→ DOCUMENT SECTION:
* * * *
By Robert A. Vella

Many years ago, I worked for a large private business run by executives who treated their employees with great disdain.  The working environment they created was extremely authoritarian and tense, and the turnover rate of employees was very high.  We all felt terribly unappreciated, and fully understood that an impassable wall existed between us and management.

In a wider effort to gain even more control over workers, they hired a new supervisor for our department.  He was recruited from the far away east coast, and was a stranger to our regional industry.  He was a large man, intimidating and arrogant.  He acted like a schoolyard bully.  We immediately took a disliking to him especially since he didn’t appear to know what he was doing, but we were all wary of any confrontation for fear of losing our jobs.

Troubles began to mount.  This new supervisor did not understand the business, and had no appreciation for good workplace relations.  When he started sexually harassing our younger female coworkers, rumblings of retaliation intensified among our staff.  I feared that eventually this anger would trigger a violent incident.  So, I reported it to my department head without identifying any names.  The department head reported it to upper management who in turn came down hard on me like a ton of bricks.  You see, I had dared to climb over that impassable wall.
* * * *
→ MATERIAL SHOWN:
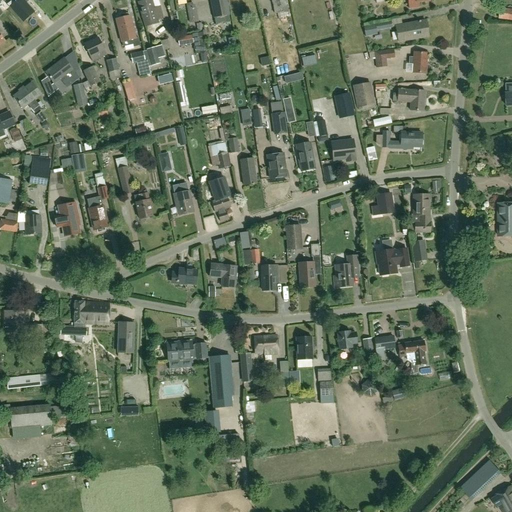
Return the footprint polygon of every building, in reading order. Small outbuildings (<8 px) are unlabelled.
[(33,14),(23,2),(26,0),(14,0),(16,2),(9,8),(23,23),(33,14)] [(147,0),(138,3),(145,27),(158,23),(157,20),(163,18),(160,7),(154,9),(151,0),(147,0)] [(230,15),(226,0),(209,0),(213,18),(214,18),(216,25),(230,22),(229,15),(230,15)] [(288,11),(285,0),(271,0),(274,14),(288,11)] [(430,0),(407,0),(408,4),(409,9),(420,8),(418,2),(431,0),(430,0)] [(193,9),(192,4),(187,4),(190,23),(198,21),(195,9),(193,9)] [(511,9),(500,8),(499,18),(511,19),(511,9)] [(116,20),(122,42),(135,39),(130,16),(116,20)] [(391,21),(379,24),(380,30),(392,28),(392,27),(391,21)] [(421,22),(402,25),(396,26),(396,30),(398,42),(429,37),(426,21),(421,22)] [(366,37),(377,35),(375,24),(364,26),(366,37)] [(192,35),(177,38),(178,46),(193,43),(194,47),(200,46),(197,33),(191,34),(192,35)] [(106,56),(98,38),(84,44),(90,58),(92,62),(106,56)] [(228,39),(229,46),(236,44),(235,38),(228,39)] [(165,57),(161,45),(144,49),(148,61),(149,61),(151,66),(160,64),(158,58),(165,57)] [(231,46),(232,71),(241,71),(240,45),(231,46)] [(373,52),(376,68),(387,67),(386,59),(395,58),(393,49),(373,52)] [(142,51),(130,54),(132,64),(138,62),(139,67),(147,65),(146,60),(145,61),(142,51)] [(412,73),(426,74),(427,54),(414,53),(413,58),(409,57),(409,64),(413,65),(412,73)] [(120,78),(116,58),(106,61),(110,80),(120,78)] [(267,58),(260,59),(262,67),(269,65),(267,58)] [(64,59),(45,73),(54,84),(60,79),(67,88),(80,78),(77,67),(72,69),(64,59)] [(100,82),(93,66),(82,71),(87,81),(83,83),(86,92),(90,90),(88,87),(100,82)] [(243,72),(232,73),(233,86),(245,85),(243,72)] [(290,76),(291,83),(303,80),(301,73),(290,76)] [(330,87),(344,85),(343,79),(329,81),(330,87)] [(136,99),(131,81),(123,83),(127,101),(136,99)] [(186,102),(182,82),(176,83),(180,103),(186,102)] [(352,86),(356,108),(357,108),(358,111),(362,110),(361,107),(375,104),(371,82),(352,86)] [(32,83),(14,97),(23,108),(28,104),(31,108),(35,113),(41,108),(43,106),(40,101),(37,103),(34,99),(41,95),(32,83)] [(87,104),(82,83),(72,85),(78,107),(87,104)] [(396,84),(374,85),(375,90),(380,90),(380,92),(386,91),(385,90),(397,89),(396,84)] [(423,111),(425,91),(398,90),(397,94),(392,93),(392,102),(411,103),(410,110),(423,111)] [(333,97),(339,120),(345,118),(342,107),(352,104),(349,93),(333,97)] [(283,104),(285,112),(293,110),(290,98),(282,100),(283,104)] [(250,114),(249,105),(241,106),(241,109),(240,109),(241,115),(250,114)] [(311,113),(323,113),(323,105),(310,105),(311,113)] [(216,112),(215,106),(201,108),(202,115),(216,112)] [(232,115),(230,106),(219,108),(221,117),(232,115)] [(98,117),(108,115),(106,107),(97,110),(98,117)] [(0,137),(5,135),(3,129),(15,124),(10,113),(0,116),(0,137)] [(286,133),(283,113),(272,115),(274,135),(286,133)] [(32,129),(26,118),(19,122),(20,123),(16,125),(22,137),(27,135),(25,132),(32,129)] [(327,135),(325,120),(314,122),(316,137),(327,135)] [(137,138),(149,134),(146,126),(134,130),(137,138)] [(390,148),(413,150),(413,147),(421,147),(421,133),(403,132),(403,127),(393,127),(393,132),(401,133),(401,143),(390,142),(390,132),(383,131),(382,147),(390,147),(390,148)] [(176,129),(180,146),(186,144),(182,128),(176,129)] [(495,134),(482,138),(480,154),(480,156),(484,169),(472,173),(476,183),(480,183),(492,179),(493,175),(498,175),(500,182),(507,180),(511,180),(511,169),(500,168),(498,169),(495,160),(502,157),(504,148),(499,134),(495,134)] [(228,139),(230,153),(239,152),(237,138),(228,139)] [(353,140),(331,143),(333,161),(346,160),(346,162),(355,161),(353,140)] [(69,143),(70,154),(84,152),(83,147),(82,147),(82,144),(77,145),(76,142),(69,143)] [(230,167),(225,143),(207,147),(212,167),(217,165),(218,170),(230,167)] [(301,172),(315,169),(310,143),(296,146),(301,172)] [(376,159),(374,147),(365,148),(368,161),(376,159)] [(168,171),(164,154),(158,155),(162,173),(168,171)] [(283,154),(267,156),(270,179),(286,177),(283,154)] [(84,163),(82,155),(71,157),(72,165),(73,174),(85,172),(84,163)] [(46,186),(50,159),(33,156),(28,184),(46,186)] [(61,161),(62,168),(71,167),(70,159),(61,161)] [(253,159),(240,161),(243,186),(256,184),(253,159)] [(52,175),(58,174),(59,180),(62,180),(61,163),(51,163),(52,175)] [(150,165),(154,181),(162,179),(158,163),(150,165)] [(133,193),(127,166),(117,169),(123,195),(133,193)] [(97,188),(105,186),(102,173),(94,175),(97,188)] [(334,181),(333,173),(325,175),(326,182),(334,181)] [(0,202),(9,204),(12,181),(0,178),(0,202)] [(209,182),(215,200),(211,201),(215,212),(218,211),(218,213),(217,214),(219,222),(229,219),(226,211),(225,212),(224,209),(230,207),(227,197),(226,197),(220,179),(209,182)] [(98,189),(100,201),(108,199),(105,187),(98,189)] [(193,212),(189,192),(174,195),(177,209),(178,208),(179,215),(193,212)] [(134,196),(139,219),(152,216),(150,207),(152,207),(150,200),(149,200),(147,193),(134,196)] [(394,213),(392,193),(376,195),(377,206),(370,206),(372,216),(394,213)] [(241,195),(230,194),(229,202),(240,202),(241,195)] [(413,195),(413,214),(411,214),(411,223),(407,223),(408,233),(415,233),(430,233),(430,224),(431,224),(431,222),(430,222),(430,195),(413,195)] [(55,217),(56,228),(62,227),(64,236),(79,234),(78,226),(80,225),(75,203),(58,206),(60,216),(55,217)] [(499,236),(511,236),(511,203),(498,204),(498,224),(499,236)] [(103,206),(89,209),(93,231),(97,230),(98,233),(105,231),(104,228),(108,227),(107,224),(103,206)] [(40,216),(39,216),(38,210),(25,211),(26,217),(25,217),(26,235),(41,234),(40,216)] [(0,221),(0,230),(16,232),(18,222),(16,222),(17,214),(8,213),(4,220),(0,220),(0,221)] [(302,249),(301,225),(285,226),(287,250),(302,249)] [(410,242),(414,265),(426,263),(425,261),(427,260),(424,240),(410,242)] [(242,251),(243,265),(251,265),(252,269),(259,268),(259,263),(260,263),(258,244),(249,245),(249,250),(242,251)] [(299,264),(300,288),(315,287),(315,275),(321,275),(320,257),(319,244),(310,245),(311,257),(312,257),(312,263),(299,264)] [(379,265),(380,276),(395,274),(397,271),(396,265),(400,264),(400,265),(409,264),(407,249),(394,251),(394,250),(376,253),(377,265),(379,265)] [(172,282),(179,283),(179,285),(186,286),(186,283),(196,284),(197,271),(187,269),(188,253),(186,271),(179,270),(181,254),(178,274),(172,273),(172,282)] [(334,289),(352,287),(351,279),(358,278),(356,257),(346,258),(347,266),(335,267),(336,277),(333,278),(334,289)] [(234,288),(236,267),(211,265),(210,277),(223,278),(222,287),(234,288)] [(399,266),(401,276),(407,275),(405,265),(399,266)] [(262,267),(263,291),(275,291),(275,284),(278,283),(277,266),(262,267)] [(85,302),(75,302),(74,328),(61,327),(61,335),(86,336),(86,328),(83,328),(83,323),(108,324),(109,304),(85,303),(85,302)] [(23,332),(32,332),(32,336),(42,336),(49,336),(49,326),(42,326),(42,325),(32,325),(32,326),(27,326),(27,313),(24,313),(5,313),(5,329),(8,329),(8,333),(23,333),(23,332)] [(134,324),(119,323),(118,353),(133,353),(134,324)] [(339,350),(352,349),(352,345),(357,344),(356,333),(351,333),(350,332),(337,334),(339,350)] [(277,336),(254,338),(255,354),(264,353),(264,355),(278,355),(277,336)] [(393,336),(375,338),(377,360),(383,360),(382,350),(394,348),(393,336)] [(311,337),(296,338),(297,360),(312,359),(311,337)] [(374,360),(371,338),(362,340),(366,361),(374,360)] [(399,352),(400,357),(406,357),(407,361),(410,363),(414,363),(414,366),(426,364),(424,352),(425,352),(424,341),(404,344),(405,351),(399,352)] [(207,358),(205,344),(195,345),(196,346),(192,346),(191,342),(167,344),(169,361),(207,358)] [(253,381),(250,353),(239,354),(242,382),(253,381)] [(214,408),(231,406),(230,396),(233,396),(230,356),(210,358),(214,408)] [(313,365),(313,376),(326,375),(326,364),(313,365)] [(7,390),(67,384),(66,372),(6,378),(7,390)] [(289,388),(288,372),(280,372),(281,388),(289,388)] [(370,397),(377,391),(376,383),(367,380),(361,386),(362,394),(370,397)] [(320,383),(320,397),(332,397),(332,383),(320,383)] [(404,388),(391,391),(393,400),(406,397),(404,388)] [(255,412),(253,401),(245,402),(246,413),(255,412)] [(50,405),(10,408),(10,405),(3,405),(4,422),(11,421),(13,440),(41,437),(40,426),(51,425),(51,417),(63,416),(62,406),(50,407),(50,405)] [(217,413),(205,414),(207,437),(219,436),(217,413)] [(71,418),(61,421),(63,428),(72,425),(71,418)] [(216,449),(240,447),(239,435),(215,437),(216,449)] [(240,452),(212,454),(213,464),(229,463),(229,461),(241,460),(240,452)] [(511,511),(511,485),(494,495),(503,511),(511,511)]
* * * *
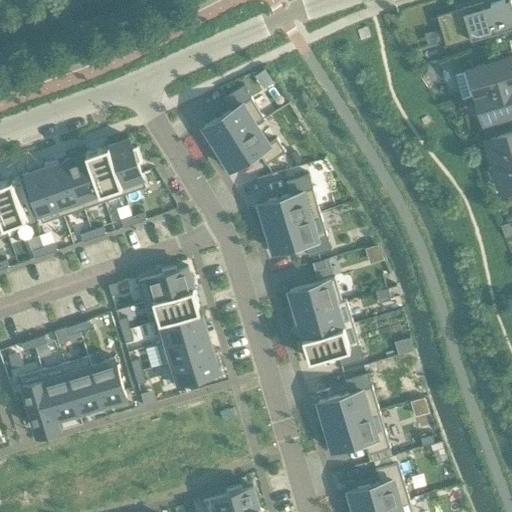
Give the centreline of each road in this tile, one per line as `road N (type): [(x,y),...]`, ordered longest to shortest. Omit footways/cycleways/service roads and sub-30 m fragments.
* * * *
→ TASK 1: List the three adjectives the workplace account uses in the sentence "He was a large man, intimidating and arrogant."
→ TASK 2: In the workplace account above, where was the new supervisor recruited from?
→ TASK 3: Please explain in one to three sentences why the writer of the workplace account reported the new supervisor's behavior to the department head.

→ FULL SOLUTION 1: large, intimidating, arrogant

→ FULL SOLUTION 2: He was recruited from the far away east coast.

→ FULL SOLUTION 3: The supervisor had started sexually harassing younger female coworkers, and talk of retaliation was growing among the staff. The writer feared this anger would eventually lead to a violent incident.